Die sich im Laufe folgender Jahre  immer weiter entwickelten gesellschaftlichen Normen führten zu einer starken Liberalisierung und Enttabuisierung der sexuellen Sphäre, die sogar in einer Reform des Sexualstrafrechts  Ausdruck gefunden hat: Streichung des  Paragraphen 175 StGB / Bestrafung von Homosexualität, (in der DDR eigentlich schon 1957 ausgesetzt, um dann 1994 im Zuge der Wiedervereinigung der beiden deutschen Staaten und der Zusammenführung ihrer Rechtssysteme endgültig aus dem Strafgesetzbuch gestrichen zu werden).

In den 1960-er und 1970-er Jahren taten die sexual-Aufklärer der Nation ihr Bestes. So beispielsweise  Oswalt Kolle mit seinen Aufklärungsserien, Büchern und insbesondere mit seinen Aufklärungsfilmen oder  Beate Uhse, die von anfänglichem „Versandhaus Beate Uhse“, wo Kondome und Bücher zum Thema „Ehehygiene“ angeboten wurden bis zum ersten Sexshop der Welt schaffte.

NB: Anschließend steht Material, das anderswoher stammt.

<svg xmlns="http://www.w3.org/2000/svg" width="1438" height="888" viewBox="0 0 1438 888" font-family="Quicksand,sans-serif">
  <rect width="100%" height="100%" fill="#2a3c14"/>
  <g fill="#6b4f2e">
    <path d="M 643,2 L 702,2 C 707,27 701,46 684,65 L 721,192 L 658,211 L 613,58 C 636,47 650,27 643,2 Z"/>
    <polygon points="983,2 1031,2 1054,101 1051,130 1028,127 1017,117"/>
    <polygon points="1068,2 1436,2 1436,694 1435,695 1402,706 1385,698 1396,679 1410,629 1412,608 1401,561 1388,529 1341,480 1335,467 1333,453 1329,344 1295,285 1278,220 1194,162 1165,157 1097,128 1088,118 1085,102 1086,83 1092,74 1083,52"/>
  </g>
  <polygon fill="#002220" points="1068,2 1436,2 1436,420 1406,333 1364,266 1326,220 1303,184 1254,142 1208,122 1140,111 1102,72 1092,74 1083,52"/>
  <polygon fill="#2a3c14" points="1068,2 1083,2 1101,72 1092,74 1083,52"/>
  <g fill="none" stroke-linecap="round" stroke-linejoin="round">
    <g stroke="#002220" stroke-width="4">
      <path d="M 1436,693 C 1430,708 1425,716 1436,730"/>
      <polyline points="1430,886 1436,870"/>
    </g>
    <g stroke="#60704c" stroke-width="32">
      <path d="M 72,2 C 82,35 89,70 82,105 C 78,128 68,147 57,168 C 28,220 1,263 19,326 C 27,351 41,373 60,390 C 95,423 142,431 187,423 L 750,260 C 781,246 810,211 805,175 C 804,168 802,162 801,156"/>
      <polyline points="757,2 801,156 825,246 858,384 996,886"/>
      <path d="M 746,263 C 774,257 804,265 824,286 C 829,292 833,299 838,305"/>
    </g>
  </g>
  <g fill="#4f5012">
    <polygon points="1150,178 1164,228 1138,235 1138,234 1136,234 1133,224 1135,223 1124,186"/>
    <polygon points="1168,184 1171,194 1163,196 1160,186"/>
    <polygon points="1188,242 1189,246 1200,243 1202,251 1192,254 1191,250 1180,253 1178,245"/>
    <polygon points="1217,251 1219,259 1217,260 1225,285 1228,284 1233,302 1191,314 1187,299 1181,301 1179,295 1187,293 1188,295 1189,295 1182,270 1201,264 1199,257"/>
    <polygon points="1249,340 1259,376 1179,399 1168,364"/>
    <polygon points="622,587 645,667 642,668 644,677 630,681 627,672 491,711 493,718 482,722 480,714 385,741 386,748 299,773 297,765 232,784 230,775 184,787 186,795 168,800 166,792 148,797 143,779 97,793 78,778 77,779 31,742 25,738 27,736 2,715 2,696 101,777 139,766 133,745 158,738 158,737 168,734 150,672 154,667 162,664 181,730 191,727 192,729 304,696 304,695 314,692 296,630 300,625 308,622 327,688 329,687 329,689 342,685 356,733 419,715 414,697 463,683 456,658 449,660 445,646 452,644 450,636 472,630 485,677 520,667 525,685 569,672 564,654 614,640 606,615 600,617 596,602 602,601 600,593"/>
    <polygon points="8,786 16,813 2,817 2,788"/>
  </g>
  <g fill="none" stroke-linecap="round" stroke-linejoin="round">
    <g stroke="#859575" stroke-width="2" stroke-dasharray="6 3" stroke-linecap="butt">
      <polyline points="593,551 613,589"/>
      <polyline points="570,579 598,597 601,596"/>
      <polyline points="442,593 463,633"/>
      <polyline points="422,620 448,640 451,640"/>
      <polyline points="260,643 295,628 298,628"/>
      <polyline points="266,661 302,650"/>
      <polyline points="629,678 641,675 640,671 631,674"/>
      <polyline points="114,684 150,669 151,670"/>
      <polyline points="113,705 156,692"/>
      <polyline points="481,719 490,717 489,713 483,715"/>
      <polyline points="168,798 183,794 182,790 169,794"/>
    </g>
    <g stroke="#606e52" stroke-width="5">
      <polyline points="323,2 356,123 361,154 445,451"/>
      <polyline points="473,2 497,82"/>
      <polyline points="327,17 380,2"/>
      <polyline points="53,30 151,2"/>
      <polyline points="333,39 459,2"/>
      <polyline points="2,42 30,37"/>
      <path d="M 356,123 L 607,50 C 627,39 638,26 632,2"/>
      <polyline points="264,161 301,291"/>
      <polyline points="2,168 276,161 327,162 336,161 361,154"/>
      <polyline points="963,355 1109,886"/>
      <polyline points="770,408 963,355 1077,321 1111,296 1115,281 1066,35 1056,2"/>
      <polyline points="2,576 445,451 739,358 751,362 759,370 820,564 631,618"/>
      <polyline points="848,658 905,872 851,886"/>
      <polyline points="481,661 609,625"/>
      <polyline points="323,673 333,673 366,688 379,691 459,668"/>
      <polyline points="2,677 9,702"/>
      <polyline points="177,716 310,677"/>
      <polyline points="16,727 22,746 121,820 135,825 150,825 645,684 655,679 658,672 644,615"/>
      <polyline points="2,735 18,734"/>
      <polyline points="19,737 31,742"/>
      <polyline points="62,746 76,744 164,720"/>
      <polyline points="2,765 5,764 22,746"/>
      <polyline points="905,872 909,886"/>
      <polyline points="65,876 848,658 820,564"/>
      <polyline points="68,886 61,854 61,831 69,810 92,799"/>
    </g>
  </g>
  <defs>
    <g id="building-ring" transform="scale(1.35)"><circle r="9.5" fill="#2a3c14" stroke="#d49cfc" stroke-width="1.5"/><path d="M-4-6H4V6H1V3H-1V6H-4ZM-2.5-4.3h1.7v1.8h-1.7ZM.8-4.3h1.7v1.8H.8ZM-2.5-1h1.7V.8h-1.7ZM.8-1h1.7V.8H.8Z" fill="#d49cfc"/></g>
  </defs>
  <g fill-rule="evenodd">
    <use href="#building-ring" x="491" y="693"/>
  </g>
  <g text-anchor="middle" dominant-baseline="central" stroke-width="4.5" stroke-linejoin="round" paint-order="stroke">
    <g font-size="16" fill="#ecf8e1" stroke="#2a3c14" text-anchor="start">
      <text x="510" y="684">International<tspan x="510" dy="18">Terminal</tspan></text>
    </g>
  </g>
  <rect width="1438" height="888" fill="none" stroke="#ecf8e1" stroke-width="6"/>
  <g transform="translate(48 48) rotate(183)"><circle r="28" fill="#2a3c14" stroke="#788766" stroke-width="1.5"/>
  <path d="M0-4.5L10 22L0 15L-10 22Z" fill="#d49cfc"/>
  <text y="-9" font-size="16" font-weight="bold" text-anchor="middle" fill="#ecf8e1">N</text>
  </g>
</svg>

Dann die Zeitschrift BRAVO, die  ursprünglich aktuelle Informationen über Stars aus Musik, Fernsehen behandelte, um dann ab 1969 mit „Dr. Sommer“ und seinem Team ihr Repertoire mit Beantwortung der Fragen von Jugendlichen zur Sexualität zu ergänzen. Viele heutige Erwachsene sollen ihre sexuelle Aufklärung fast vollständig den Artikeln des Dr. Sommer zu verdanken haben. Seit 2013 betreibe die Zeitschrift auch Beziehungs-und Sexualberatung.   

Quelle: Wikipedia
Die tatsächliche Gleichberechtigung von Frauen und Männern verpflichtet Verantwortliche, bei allen Vorhaben die unterschiedlichen Interessen und Bedürfnissen von Frauen und Männern zu analysieren und ihre Entscheidungen so zu gestalten, dass sie tatsächlich zur Gleichstellung UND ihrer Akzeptanz beitragen.
Das beginnt beim Thema Sexualität schon in den Schulen.

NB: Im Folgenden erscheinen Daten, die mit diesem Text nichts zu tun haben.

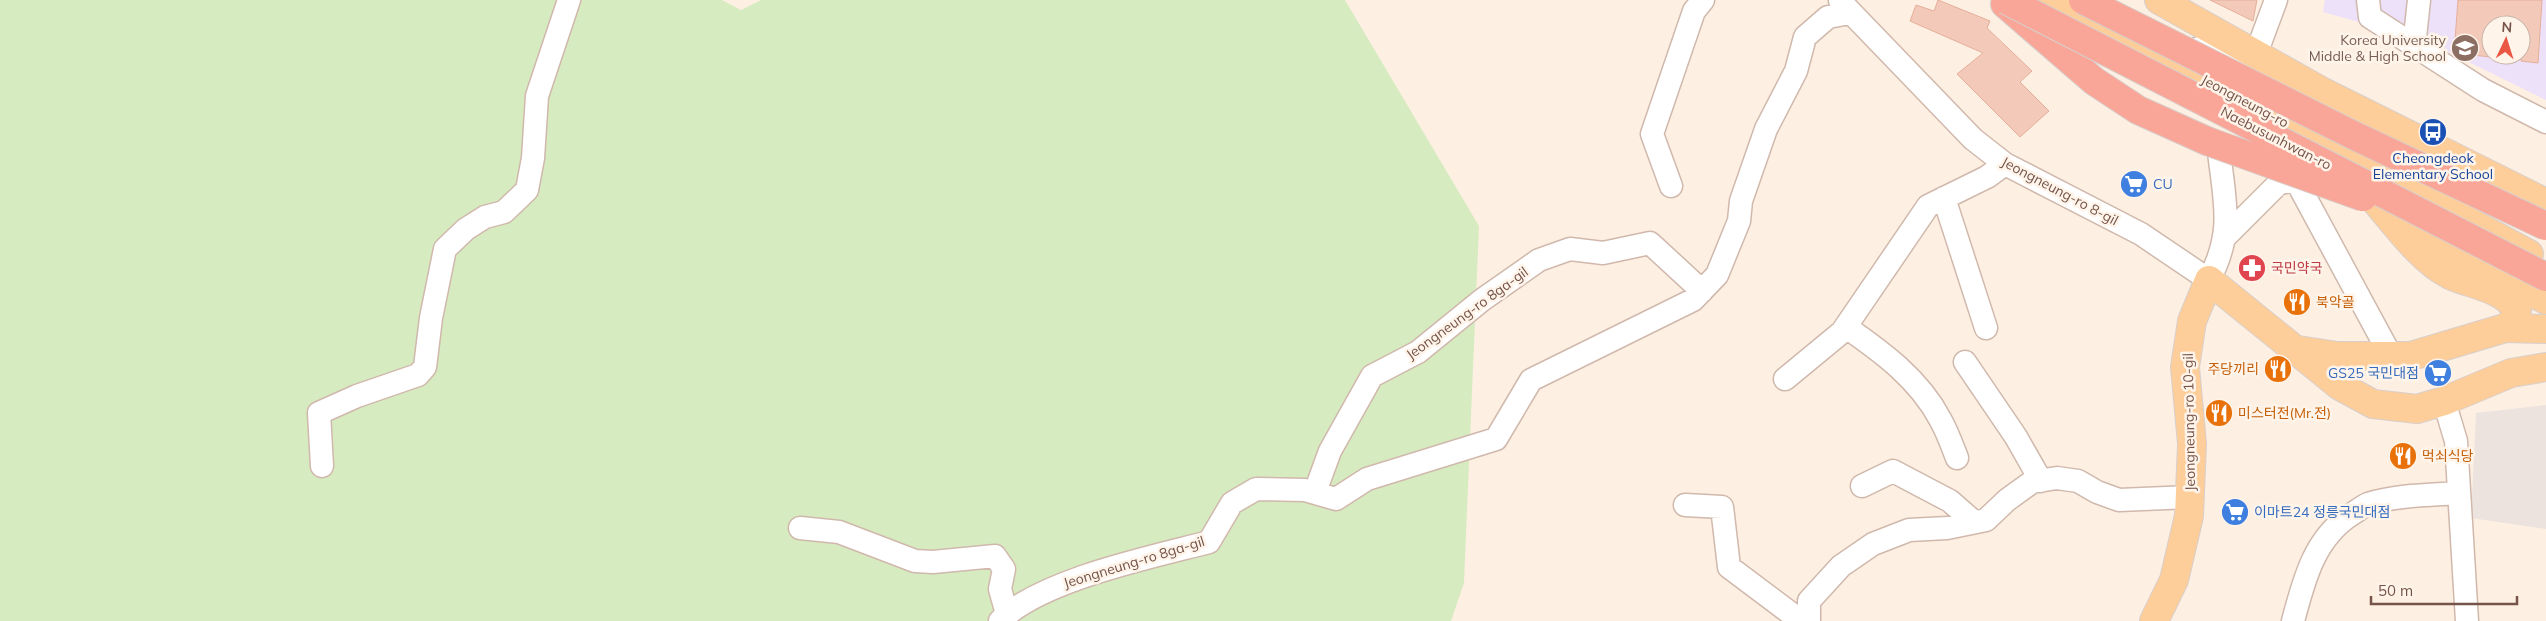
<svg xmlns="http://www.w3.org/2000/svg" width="2546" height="621" font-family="Mulish,'Noto Sans KR',sans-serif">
<rect width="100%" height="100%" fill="#fdf0e3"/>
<path fill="#ece3de" d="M2546,405V529L2471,518L2476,413Z"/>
<path fill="#ede0f9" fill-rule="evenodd" d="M2325,0H2546V100L2424,40L2323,12ZM2491,25H2521V55H2491Z"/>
<path fill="#d7ebc1" d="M0,0H722L741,10L761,0H1345L1479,226L1464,583L1451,621H0Z"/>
<path fill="#f3caba" stroke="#e6ae9a" d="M1938,0L1990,21L1987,28L2032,71L2020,82L2049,111L2020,137L1957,74L1983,53L1910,21L1916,5L1934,11Z
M2210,0H2257L2253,21Z
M2458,0H2542L2538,63L2521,61V25H2491V57L2454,53Z"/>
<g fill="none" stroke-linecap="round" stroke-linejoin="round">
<defs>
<path id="minor" d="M2368,0L2370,17L2483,90L2546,122
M1840,1L1973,139L2005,164L2141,234L2209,280C2234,231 2225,204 2219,152
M2414,46L2419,0
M2199,48C2219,57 2234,59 2256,54L2276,0
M1671,186L1652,134L1694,11L1703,0
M1944,198L1986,328
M2225,237L2278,184L2292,180L2298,184L2392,358
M1846,327C1882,352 1919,379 1940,419C1947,431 1952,445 1957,458
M1965,362L2016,437L2041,481
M1785,379L1842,332L1928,206L1987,177L2005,164
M2444,401L2456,441L2467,621
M322,466L319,413L357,396L418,375L425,367L431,318L445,249L466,229L485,217L504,212L527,190L533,158L537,96L569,0
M1862,486L1893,471L1950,501L1974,522
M1315,492L1330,451L1372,376L1418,352L1482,300L1539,260L1570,249L1603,253L1650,243L1702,291
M1685,505L1722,507L1729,567L1801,621
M800,528L839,532L915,561L933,562L995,556L1004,569L1000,589L1007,614
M1000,621C1040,580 1152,557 1209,542L1232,503L1256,489L1305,490L1336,499L1367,479L1496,439L1531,380L1693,300L1717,275L1739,221L1741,201L1766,129L1796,71L1805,37L1828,17L1850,13
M1809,621V601L1841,566L1873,544L1909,530L1947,528L1986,520L2007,500L2032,482L2057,478L2078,481L2097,492L2119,500L2190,497
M2293,621C2304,580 2314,538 2352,514C2357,511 2363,506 2368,504C2397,495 2429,495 2459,493"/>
<path id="major" d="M2049,0L2285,122L2529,254
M2159,0L2323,92L2546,203
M2356,183L2365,189C2389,215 2419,260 2450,275C2472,285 2504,288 2517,310C2516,319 2512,323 2505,328
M2414,212L2456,252L2546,300
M2298,350L2337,356H2411L2505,328L2546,329
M2154,621L2174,580L2189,516L2192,444L2185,367L2192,321L2209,280L2340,386L2373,404L2417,409L2444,401L2511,373L2546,367"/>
<path id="highway" d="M2005,4L2094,81L2138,110L2207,141"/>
</defs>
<use href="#minor" stroke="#d0b8ac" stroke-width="25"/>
<use href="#major" stroke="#d8cfcc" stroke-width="30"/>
<use href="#highway" stroke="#d8cfcc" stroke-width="30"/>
<use href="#minor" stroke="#fff" stroke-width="22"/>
<use href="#major" stroke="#fdcd9a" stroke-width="28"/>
<use href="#highway" stroke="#f9a698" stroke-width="28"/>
<defs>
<path id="highway-bridge" d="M2006,0L2546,277
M2083,0L2355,136L2546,226
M2207,141L2363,197"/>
</defs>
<use href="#highway-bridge" stroke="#d8cfcc" stroke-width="30" stroke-linecap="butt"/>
<use href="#highway-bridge" stroke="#f9a698" stroke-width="28"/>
</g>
<defs>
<symbol id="school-disc" viewBox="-11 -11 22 22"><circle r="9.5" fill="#8d6e63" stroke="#fff4ea"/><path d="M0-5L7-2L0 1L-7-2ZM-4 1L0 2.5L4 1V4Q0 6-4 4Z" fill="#fff"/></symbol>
<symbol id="bus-disc" viewBox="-11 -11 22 22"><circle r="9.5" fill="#1a4fb4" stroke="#fff4ea"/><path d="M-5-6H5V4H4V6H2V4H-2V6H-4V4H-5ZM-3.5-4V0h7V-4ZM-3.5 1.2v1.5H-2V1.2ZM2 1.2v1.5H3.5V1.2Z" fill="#fff"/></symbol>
<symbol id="supermarket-disc" viewBox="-11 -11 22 22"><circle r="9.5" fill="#3f7fe0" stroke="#fff4ea"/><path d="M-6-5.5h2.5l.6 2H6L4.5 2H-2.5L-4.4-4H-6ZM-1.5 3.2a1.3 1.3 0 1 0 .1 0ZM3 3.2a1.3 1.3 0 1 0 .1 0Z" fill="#fff"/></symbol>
<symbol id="pharmacy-disc" viewBox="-11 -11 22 22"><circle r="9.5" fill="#e0444e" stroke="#fff4ea"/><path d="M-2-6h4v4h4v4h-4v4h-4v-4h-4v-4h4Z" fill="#fff"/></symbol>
<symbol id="restaurant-disc" viewBox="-11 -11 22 22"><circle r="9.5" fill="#e8710a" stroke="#fff4ea"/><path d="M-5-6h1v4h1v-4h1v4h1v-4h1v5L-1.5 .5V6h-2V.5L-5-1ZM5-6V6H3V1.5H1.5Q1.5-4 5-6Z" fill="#fff"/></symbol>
</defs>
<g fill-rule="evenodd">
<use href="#school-disc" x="2449" y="32" width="32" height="32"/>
<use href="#bus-disc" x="2417" y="116" width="32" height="32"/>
<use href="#supermarket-disc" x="2118" y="168" width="32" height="32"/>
<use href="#pharmacy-disc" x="2236" y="252" width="32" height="32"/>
<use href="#restaurant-disc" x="2281" y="286" width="32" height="32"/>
<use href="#restaurant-disc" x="2262" y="353" width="32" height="32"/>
<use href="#supermarket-disc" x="2422" y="357" width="32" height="32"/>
<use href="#restaurant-disc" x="2203" y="397" width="32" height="32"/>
<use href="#restaurant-disc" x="2387" y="440" width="32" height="32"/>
<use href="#supermarket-disc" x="2219" y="496" width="32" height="32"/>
</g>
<g text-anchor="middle" stroke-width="5" stroke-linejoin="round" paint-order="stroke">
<g font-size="14" fill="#785e54" stroke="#fff4ea" text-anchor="end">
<text x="2446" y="45">Korea University<tspan x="2446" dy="16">Middle &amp; High School</tspan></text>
</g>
<g font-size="14" fill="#755348" stroke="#fff4ea">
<text transform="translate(2245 101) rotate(28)" y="5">Jeongneung-ro</text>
<text transform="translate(2276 138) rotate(27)" y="5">Naebusunhwan-ro</text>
<text transform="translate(2060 191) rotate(28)" y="5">Jeongneung-ro 8-gil</text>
<text transform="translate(1467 313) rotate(-36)" y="5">Jeongneung-ro 8ga-gil</text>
<text transform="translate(2189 422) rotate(-91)" y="5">Jeongneung-ro 10-gil</text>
<text transform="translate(1134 562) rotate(-17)" y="5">Jeongneung-ro 8ga-gil</text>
</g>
<g font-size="14" fill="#164399" stroke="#fff4ea">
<text x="2433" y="163">Cheongdeok<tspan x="2433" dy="16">Elementary School</tspan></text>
</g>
<g font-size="14" fill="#366cbe" stroke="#fff4ea" text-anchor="start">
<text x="2153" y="189">CU</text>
<text x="2419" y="378" text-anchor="end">GS25 국민대점</text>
<text x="2254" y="517">이마트24 정릉국민대점</text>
</g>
<g font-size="14" fill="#be3a42" stroke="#fff4ea" text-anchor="start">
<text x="2271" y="273">국민약국</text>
</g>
<g font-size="14" fill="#c56008" stroke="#fff4ea" text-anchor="start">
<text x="2316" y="307">북악골</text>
<text x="2259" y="374" text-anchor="end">주당끼리</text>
<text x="2238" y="418">미스터전(Mr.전)</text>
<text x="2422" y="461">먹쇠식당</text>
</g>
</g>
<g transform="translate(2506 40) rotate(4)"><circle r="24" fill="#fff4ea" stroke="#c8b4a9"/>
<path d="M0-4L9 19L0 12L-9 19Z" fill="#ea5745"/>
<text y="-8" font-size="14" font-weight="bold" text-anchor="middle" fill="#755348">N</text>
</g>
<path d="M2371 596v8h146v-8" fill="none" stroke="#755348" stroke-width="2.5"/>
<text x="2378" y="596" font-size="15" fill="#755348" stroke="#fff4ea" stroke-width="4" paint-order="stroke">50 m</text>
</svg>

So wird an zahlreichen Schulen im Sexualkundeunterricht die Vielfalt sexueller Orientierung und das Recht auf selbstbestimmte geschlechtliche Identität behandelt. Netzwerke wie das Netzwerk LSBTTIQ (lesbische, schwul, bisexuell, transsexuell, transgender, intersexuell, queer) geht mit dem Ziel einer gleichberechtigten Repräsentanz der Geschlechter und Anerkennung einher.

Quelle: Wikipedia
Dokumentationen sollen Jugendlichen  in Sache Sex UND Liebe beistehen.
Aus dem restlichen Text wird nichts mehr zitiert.